Eclectic Blue

Fists of Fury

Comments Off on Fists of Fury 10 June 2018

I set aside my increasing dislike of boxing to watch Tyson Fury’s comeback fight against a 39 year old Albanian cruiserweight of whom no one had ever heard. Coming across brain injury in my professional life and watching a ‘sport’ where the entire aim is to render the opponent unconscious (it is: don’t try to pretend otherwise) has become a circle that for me cannot be squared. Still, last night I was drawn in and it was repulsive.

Fury is a beast of a man. 6’9″ and nearly 20 stone, quite a few stone of which were clearly not muscle. He was fighting – and I use the word inadvisedly – a man who appeared to be a foot shorter and five stone lighter. It was more a catchweight contest than a heavyweight. Fury’s flabby body wobbled around the ring, trying to lay a blow on an opponent whose aim was to survive a few rounds and to escape largely unscathed. After a ludicrous couple of rounds, the Albanian’s corner refused to send him out again. Fury had won, but won what?

There was no title at stake. It was Fury’s comeback after nearly three years away from the ring, during which period he had dabbled with drugs and suffered from mental illness. His promoter Frank Warren chose an elderly journeyman fighter to Fury to beat and many thousands turned up to watch it. It was a masterclass in polishing a turd. What we had was a circus, not a boxing match.

The crowd, the usual mix of well-dressed thirty-something men, had either paid for their tickets in order to see a real fight, in which case they were incredibly gullible, or they knew precisely what would happen and didn’t care. Who, other than someone who knew nothing about boxing, could possibly have imagined this was a real contest? In fact, a brawl broke out in the crowd during the fight and Fury spent as much time watching that as he did hitting his opponent. There was certainly more action out of the ring than there was in it.

When the inevitable stoppage occurred and Fury’s flabby arm was raised to denote his victory, the interviews began. It was then I felt there was something very wrong going on.

If Fury has recovered from his mental health demons, then I wonder what I was watching last night. His strange gurning, his erratic behaviour, his largely incoherent ramblings were not those of a man in charge of his full faculties. I do not pretend to have any great ability to diagnose mental illness but Fury did not have the air of a man who was well. He was a big, fat cartoon character who may as well have entered the ring in an exploding car which the doors falling off, dressed up in clown make up. I found the whole thing utterly disturbing.

Activities:
A: Condense the paragraph of the Tyson Fury post that begins "There was no title at stake" into a short bulleted list that keeps its main facts.
B: Reproduce the Tyson Fury post word for word, starting at "I set aside" and ending at "it was repulsive.".
The data has no connection to the Tyson Fury post.

Provided material:
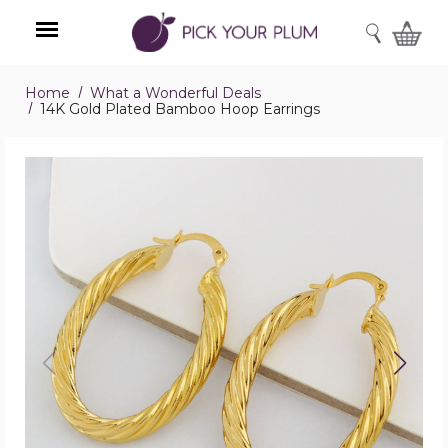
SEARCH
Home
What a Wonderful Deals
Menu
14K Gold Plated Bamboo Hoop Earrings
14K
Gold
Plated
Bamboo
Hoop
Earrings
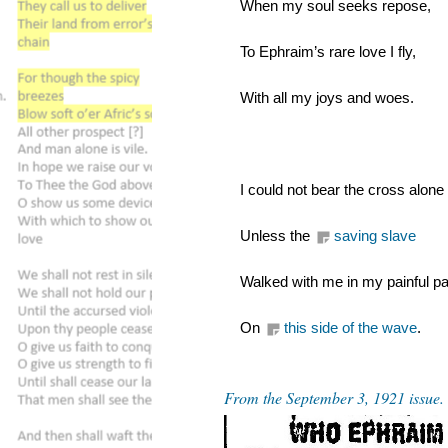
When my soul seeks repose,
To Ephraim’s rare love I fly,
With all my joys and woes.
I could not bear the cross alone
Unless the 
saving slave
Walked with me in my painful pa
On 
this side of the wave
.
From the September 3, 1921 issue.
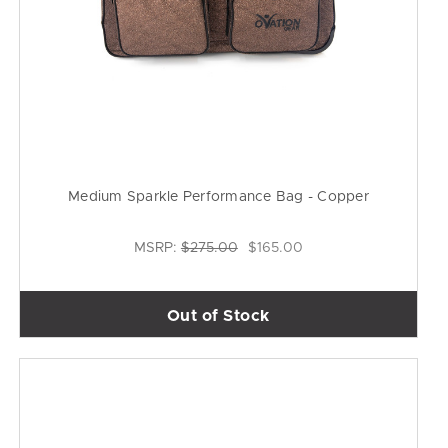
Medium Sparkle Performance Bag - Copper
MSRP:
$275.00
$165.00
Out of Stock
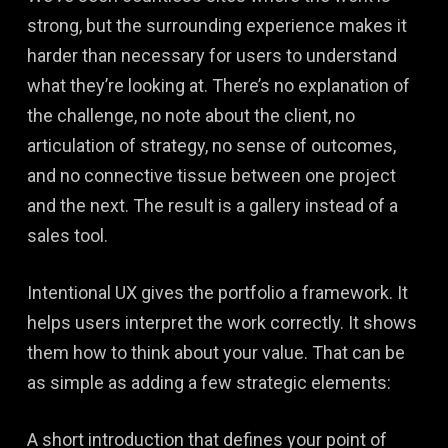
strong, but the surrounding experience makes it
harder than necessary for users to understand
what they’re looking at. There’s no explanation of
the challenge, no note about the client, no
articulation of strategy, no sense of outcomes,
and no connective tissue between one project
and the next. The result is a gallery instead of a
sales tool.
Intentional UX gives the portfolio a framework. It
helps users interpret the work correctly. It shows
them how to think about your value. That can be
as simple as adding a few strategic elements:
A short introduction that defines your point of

* * *

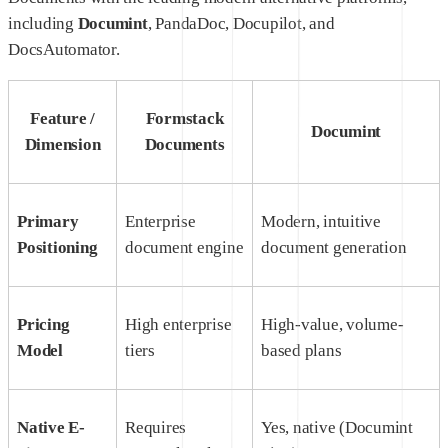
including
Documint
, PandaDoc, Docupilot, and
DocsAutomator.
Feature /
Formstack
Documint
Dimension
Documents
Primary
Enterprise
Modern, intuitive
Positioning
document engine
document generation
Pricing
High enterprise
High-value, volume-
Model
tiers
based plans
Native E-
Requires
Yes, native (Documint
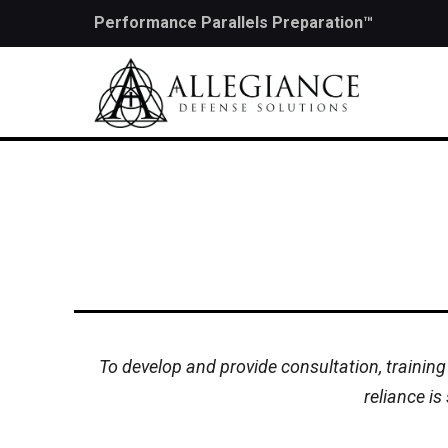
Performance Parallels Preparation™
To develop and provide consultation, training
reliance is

==

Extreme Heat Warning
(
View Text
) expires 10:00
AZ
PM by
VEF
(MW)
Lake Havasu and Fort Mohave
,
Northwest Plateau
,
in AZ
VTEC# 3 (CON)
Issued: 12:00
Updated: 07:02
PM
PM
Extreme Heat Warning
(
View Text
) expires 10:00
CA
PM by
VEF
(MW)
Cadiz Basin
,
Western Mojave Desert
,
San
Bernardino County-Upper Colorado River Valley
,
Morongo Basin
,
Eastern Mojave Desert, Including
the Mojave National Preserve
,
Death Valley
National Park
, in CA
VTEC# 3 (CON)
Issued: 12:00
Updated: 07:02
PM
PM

Answer set:
A:
- No title was at stake.
- The fight was Fury's comeback after nearly three years out of the ring, a period in which he dabbled with drugs and suffered from mental illness.
- His promoter, Frank Warren, chose an elderly journeyman fighter for him to beat.
- Many thousands turned up to watch.
- The writer calls the event a circus rather than a boxing match.

B:
I set aside my increasing dislike of boxing to watch Tyson Fury’s comeback fight against a 39 year old Albanian cruiserweight of whom no one had ever heard. Coming across brain injury in my professional life and watching a ‘sport’ where the entire aim is to render the opponent unconscious (it is: don’t try to pretend otherwise) has become a circle that for me cannot be squared. Still, last night I was drawn in and it was repulsive.